Logicamente, não estamos querendo dizer com isto que não há homens sérios na Câmara dos Deputados e no Senado. Na verdade, o nosso propósito é exatamente o oposto. Fizemos esta preleção inicial justamente porque entendemos que defender uma investigação rigorosa e profunda de denúncias apresentadas contra parlamentares do Congresso Nacional - como nos dois casos aos quais nos referimos há pouco - significa mostrar, ao contrário do pensamento dominante, que é possível exercer a política com honestidade e respeito pelo cidadão.
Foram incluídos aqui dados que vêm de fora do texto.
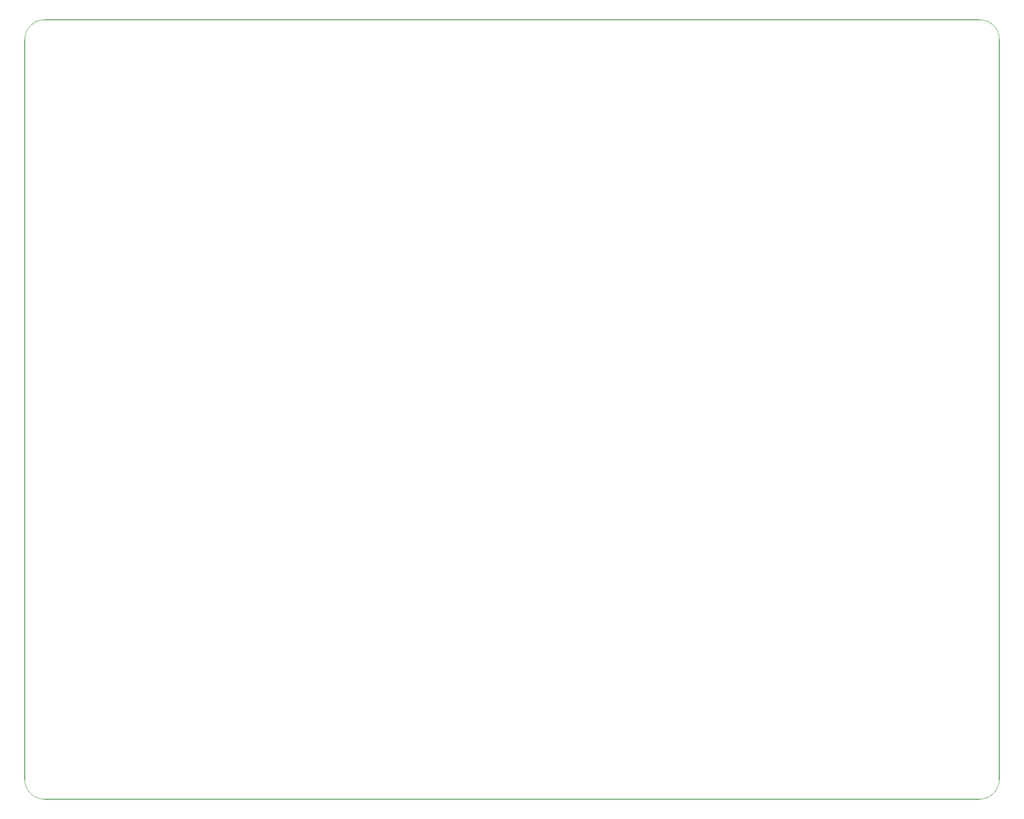
<source format=gbr>
%TF.GenerationSoftware,KiCad,Pcbnew,8.0.1*%
%TF.CreationDate,2024-05-02T15:47:01+02:00*%
%TF.ProjectId,launchpad-controller-v2,6c61756e-6368-4706-9164-2d636f6e7472,rev?*%
%TF.SameCoordinates,Original*%
%TF.FileFunction,Profile,NP*%
%FSLAX46Y46*%
G04 Gerber Fmt 4.6, Leading zero omitted, Abs format (unit mm)*
G04 Created by KiCad (PCBNEW 8.0.1) date 2024-05-02 15:47:01*
%MOMM*%
%LPD*%
G01*
G04 APERTURE LIST*
%TA.AperFunction,Profile*%
%ADD10C,0.150000*%
%TD*%
%TA.AperFunction,Profile*%
%ADD11C,0.100000*%
%TD*%
G04 APERTURE END LIST*
D10*
X280000000Y211000000D02*
X88000000Y211000000D01*
D11*
X280000000Y211000000D02*
G75*
G02*
X284000000Y207000000I0J-4000000D01*
G01*
D10*
X84000000Y207000000D02*
X84000000Y55000000D01*
X88000000Y51000000D02*
X280000000Y51000000D01*
D11*
X84000000Y207000000D02*
G75*
G02*
X88000000Y211000000I4000000J0D01*
G01*
X284000000Y55000000D02*
G75*
G02*
X280000000Y51000000I-4000000J0D01*
G01*
D10*
X284000000Y55000000D02*
X284000000Y207000000D01*
D11*
X88000000Y51000000D02*
G75*
G02*
X84000000Y55000000I0J4000000D01*
G01*
M02*

</source>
Significa provar que, apesar das inegáveis práticas fisiológicas características de boa parte dos parlamentares do Congresso, existem muitos deputados e senadores empenhados em dignificar a função pública. Significa, enfim, mostrar ao cidadão que há uma luz no fim do túnel da política brasileira.
Há mais de uma semana, em um debate promovido em uma das emissoras nacionais de televisão, dois dos mais respeitados e experientes jornalistas políticos brasileiros - Clovis Rossi (jornal Folha de São Paulo) e Ancelmo Góis (revista Veja), levantaram esta mesma questão e insistiram em dizer que, apesar de tudo, há muitos parlamentares sérios no Congresso que têm conseguido honrar os seus eleitores. Mais contundente ainda -daí porque gostaríamos de chamar a atenção da amigo leitor para isto - foi o depoimento prestado pelo presidente do Instituto Cidadania, Luis Inácio Lula da Silva, durante o 1º Encontro dos Prefeitos e Vereadores Eleitos do Paraná, promovido há um mês, em Curitiba.
Lula disse ter ficado preocupado com o fato de muitos candidatos terem se comportado - nas eleições de 3 de outubro - como se tivessem vergonha de estar fazendo política, ou como se a tentativa de legitimamente conquistar uma função pública e se tornar representantes de comunidade fosse algo pecaminoso. Não é, de forma alguma. A função pública, seja na Câmara de Vereadores do município mais pobre do interior ou no Senado Federal, é digna e merece todo o respeito da sociedade. Ser político não é crime, não é desonesto, não é oportunismo - desde que, é claro, procure o exercício da política com dignidade, como no caso dos parlamentares do Congresso que trabalham honestamente e, sem receios, querem investigar a fundo as denúncias contra os deputados e senadores desonestos. Saibamos, portanto, distinguir o joio do trigo.